Why Did Avista’s Newspaper Investment Fall Apart?

Was it a failed investment thesis or a foolish capital structure? I’ve concluded the answer is a resounding “Both.”

Avista Capital Partners paid $530 million for Minnesota’s Star Tribune in 2006. On paper (ha), the demographics of Star Tribune’s readership look strong: above average income, high literacy rates, high homeownership, growing population. But in reality, strong demographics don’t mean sh*t in an industry that’s weakening beyond repair.

Ads, subscriptions, and classified ads, the lifeblood of a newspaper, have migrated away from print since Al Gore invented the Internet in 1999. So how could a private equity firm expect a newspaper to service five turns of leverage?

Especially with no magical plan in place, and upon inspection, Avista’s strategy looks pretty weak. That’s proven to be the case, as the firm wrote down $75 million of its $100 million equity slab earlier this year. Today we learned it has defaulted on a quarterly debt payment and may be headed toward Chapter 11.

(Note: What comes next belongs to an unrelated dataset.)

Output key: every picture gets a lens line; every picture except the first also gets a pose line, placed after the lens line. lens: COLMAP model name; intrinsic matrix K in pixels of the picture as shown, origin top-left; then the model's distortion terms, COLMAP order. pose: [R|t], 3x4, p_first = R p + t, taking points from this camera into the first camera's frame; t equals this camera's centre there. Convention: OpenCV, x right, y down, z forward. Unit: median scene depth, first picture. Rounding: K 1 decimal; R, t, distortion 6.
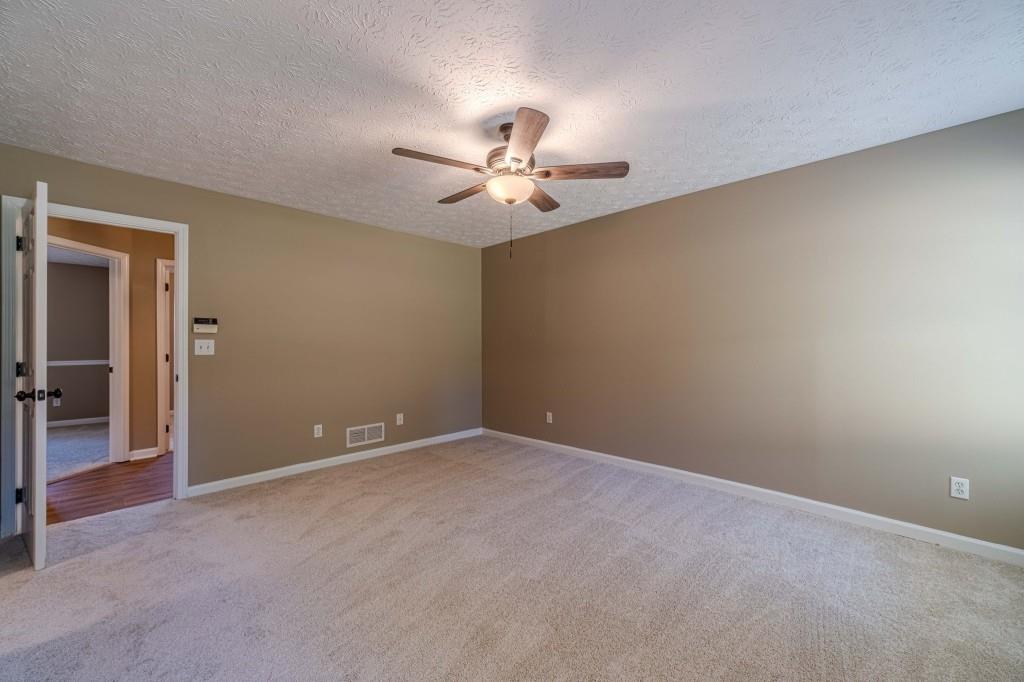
lens RADIAL K [[395.7, 0, 508.7], [0, 395.7, 339.0], [0, 0, 1]] dist [-0.000492, 0.000104]
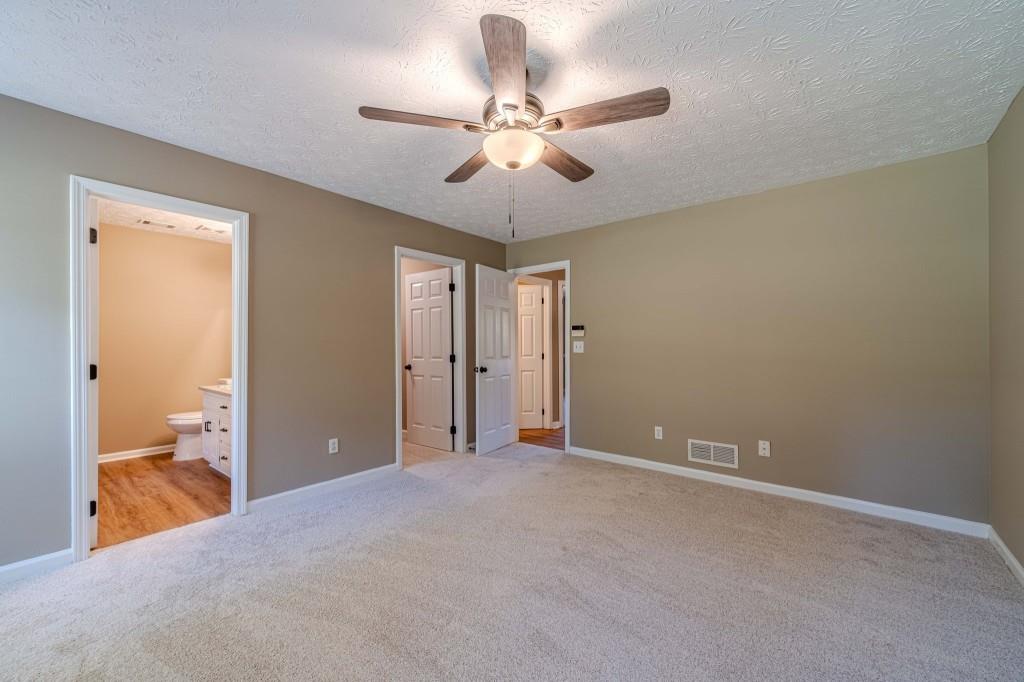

I tried to pin down the exact thesis of Avista’s investment in the Star Tribune. The firm didn’t want to comment. A press release from the deal paints it as if it’s not even a turnaround situation. A Buyouts interview called it a “contrarian play,” which fancies the market will somehow magically return. I think even in 2006, media professionals knew deep down that every newspaper deal requires a deeply transformative strategy. Avista reps were quoted hailing the Trib’s “leading market position,” but fail to point out that it’s leading a failing market.

But even is Avista did have a winning internet makeover plan, it wouldn’t have addressed the essential lost revenue stream that will surely not bounce back. I’m talking about classifieds,the most profitable part of the paper. Even if a newspaper develops its own help wanted and used automotive classified web sites, they can’t compete with the host of specialty sites already out there offering the same thing.

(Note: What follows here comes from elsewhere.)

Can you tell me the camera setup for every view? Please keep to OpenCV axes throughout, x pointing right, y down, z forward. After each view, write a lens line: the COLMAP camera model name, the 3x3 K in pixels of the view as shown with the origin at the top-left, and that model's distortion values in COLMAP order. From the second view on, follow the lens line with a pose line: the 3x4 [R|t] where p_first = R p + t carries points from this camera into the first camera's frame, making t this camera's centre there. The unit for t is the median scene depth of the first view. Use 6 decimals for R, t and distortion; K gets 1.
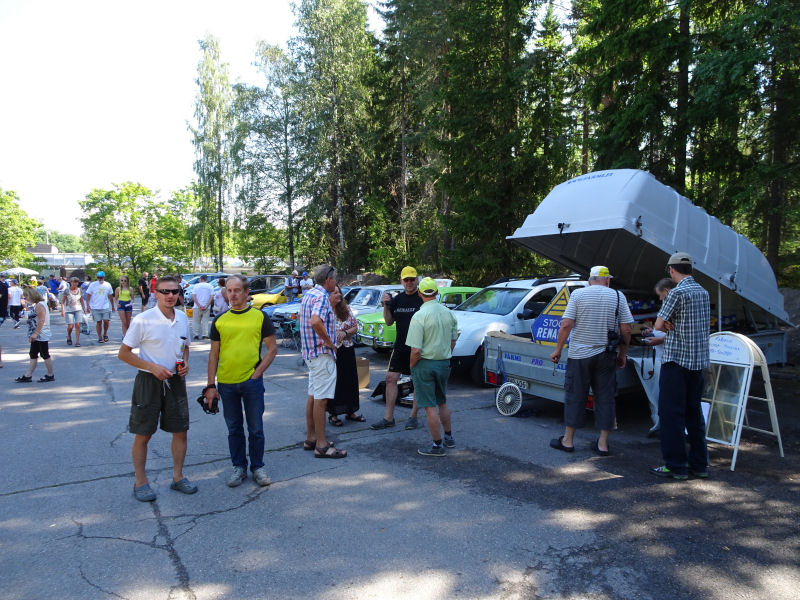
lens RADIAL K [[565.0, 0, 396.7], [0, 565.0, 298.8], [0, 0, 1]] dist [-0.006389, 0.001347]
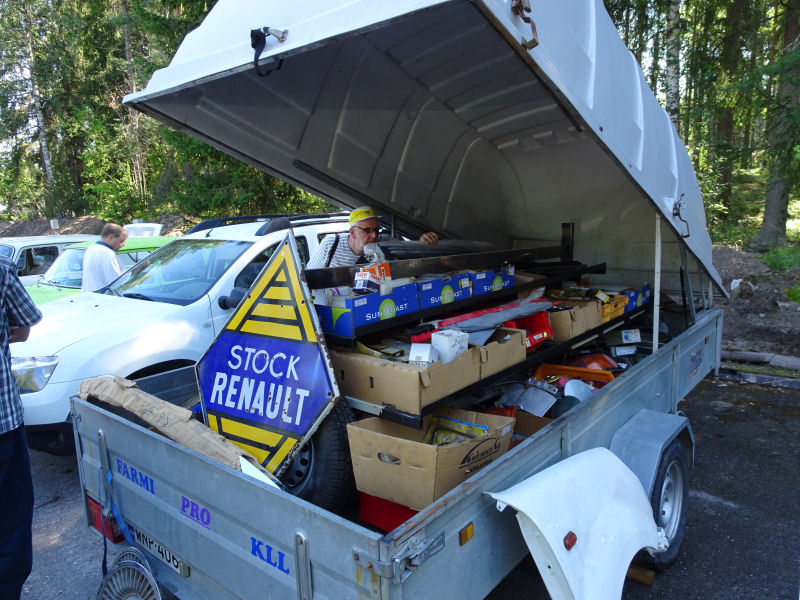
lens RADIAL K [[565.0, 0, 398.6], [0, 565.0, 301.6], [0, 0, 1]] dist [-0.006389, 0.001347]
pose [[0.931479, -0.072250, 0.356549, 0.184059], [0.033660, 0.992993, 0.113281, -0.017614], [-0.362235, -0.093518, 0.927384, 0.518371]]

This mindset is what I believe led to Star Trib’s suffocating capital structure. I understand Avista paid around 7x to 8x cash flow for the company, which looked like a deal when the major newspapers were trading at 10-13x. But now big regional daily papers are being valued at around 5-6x. Furthermore, Avista threw in 18% equity for a company that was already hurting from advertising migration. Online development aside, what kind of investor piles debt on an ailing operation?

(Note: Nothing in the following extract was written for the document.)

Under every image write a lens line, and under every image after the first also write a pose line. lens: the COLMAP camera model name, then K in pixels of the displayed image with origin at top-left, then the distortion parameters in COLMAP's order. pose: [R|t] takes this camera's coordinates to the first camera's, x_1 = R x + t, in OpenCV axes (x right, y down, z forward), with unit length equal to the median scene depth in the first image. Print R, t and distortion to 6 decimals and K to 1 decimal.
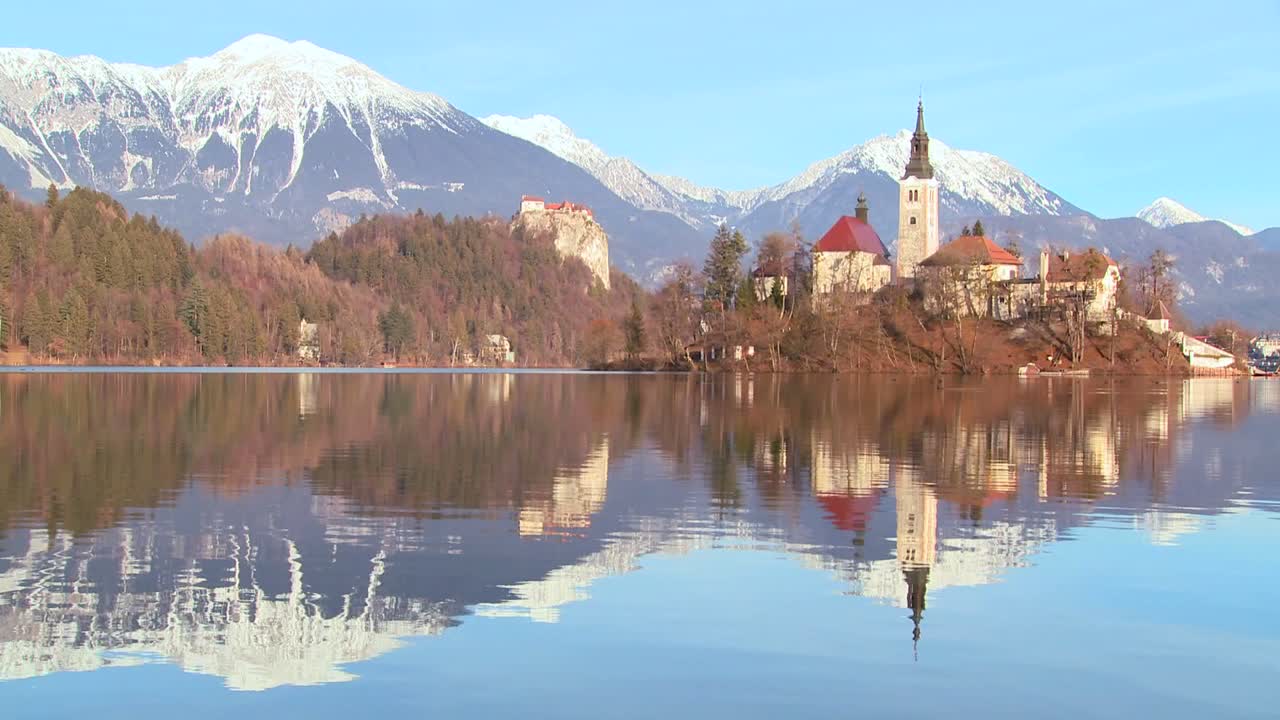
lens RADIAL K [[1889.0, 0, 640.0], [0, 1889.0, 360.0], [0, 0, 1]] dist [0.273814, 0.023538]
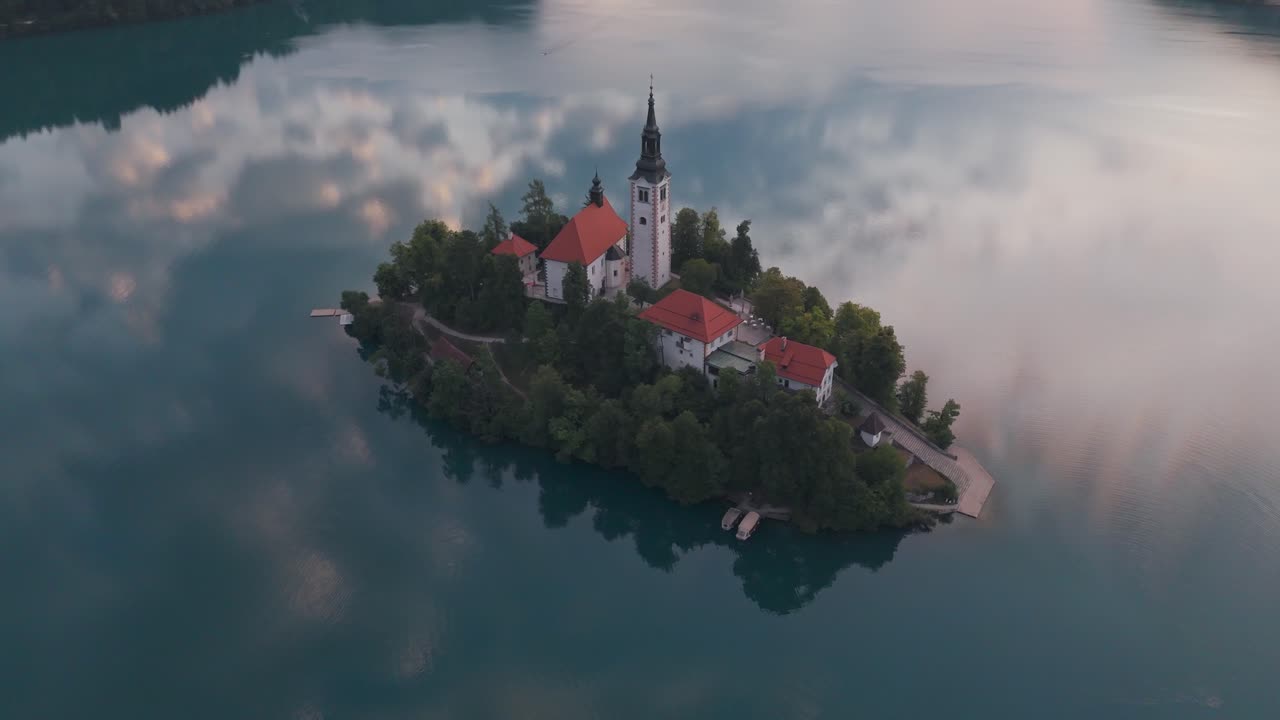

To be fair, there’s the belief that, with decreased cash flow a sure bet, the amount of leverage doesn’t even matter. Either way debt will become too heavy a burden at some point, and the more equity in the mix, the more there is to lose. The guys at Avista are very smart (and having no problem raising their second fund). But at the end of the day, that’s all PE in newspapers is—a losing battle.